The total cost is just above $1.1 million, which is clearly significant, especially considering that 40 percent of the building was not fully utilized before the pandemic and it’s likely that less space will be needed when our operations return to normal. The reality is that the vast majority of NYSBA members have never been to the Bar Center and will never have an occasion to go there. Post-pandemic, it is estimated that NYSBA will need 23,000 to 27,000 square feet of professional office space because more employees will work remotely or only be in the office part-time. While NYSBA previously held two of its four annual House of Delegates meetings in the Bar Center’s Great Hall, historically at least two House meetings per year were held off site, in spaces for which NYSBA paid rent.
One Elk Street also has several other significant limitations. Before the Bar Center was dedicated in 1971, the Association agreed to retain the facades of the row houses in deference to historic preservationists. As a result of design and construction restrictions, access for persons with disabilities has always been limited and improving accessibility for our members and guests will be a priority regardless of our location.

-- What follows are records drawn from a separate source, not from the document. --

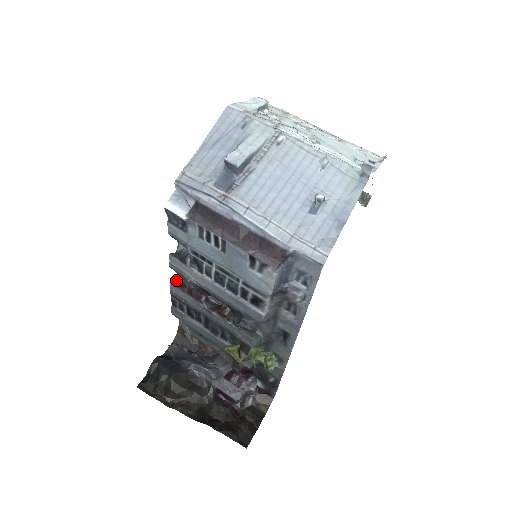
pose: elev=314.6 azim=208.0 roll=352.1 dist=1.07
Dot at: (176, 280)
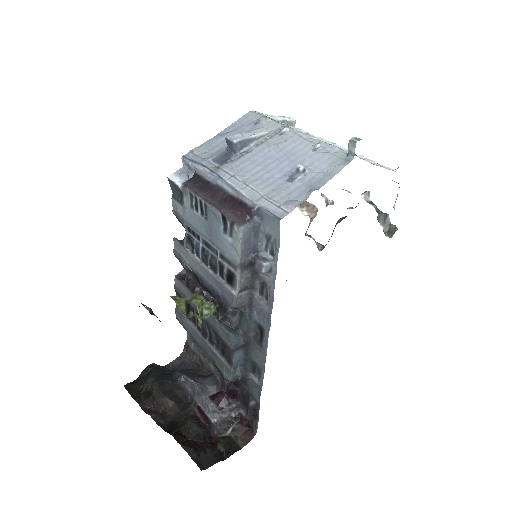
Dot at: (181, 275)
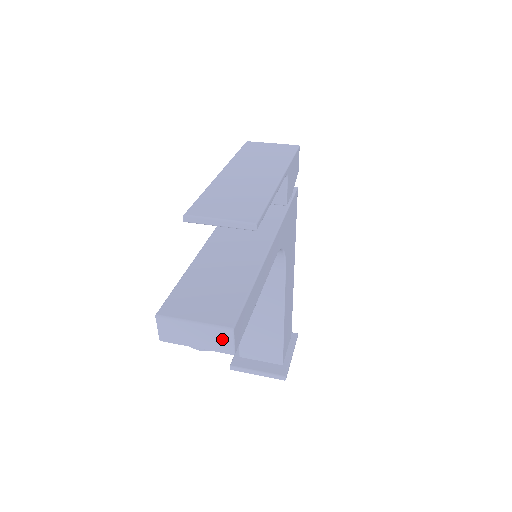
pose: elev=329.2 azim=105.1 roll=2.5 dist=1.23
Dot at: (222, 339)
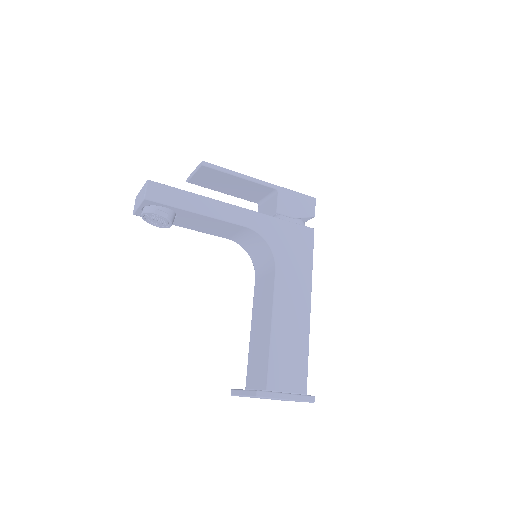
Dot at: (144, 190)
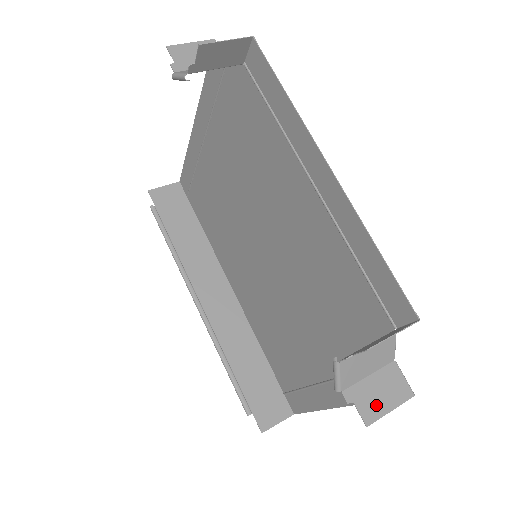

The row houses do not have street-level access from the front, forcing members who are disabled to use one of the rear entrances and take a circuitous route to offices or meeting rooms. Any plan to improve street-level access in the front of the building would alter the historical appearance of the townhouses and no doubt be met with opposition from local preservationists.
In September of 2020, I appointed a NYSBA team to negotiate the new lease for One Elk Street with the Foundation. Past President David Miranda chairs the negotiating team, which also includes Michael McNamara and Sandra Rivera. As part of the discussions between this team and the Bar Foundation, NYSBA told the Foundation that substantial renovations would be needed for the Bar Center. On Dec. 3, 2020, NYSBA asked the Foundation whether it would be willing to raise the funds necessary to pay for these renovations, which are necessary to keep the Bar Center viable into the future. On Dec. 31, 2020, the Foundation said it was not capable of leading such an ambitious capital campaign but has expressed a willingness to discuss common goals and concerns of our organizations.
With this understanding, NYSBA subsequently inquired about the cost of performing the most immediate and necessary repairs and received an estimate of $2.6 million, and has begun investigating the cost of renting new facilities in downtown Albany. Before taking further action, NYSBA must take a serious inventory of the fiscal realities of maintaining the building at One Elk Street, its post-pandemic staffing needs, and how to best serve our members and fulfill our core mission with the resources it has. At the House of Delegates meeting this past Saturday, we discussed these realities and the status of the lease negotiations, which we are now sharing with you.
While the Bar Center clearly has sentimental and historical value, we cannot let emotion guide our business decisions. Now, more than ever, we must show fiscal restraint as the Association and its members recover from the pandemic and resulting economic fallout in order to ensure that NYSBA continues to flourish. The timing of the current lease expiration, and lessons we learned from the pandemic, permits us to examine and transform how we do business, how we can maximize our reach, and most importantly improve how we attract and serve our members in the next decade and beyond.